Text extracted from each page

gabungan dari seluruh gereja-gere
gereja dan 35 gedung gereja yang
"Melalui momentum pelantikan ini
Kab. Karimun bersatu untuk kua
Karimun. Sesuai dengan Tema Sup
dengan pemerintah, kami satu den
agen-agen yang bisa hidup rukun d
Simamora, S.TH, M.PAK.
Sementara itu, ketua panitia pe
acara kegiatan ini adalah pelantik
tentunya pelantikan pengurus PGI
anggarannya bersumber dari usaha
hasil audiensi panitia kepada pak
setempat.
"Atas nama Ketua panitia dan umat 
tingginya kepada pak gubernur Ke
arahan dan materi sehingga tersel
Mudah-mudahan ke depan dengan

*WORK TO BE COMPLETED:* Copy out all of the lines above, keeping every character the same.

*REPLY:*
gabungan dari seluruh gereja-gere
gereja dan 35 gedung gereja yang
"Melalui momentum pelantikan ini
Kab. Karimun bersatu untuk kua
Karimun. Sesuai dengan Tema Sup
dengan pemerintah, kami satu den
agen-agen yang bisa hidup rukun d
Simamora, S.TH, M.PAK.
Sementara itu, ketua panitia pe
acara kegiatan ini adalah pelantik
tentunya pelantikan pengurus PGI
anggarannya bersumber dari usaha
hasil audiensi panitia kepada pak
setempat.
"Atas nama Ketua panitia dan umat 
tingginya kepada pak gubernur Ke
arahan dan materi sehingga tersel
Mudah-mudahan ke depan dengan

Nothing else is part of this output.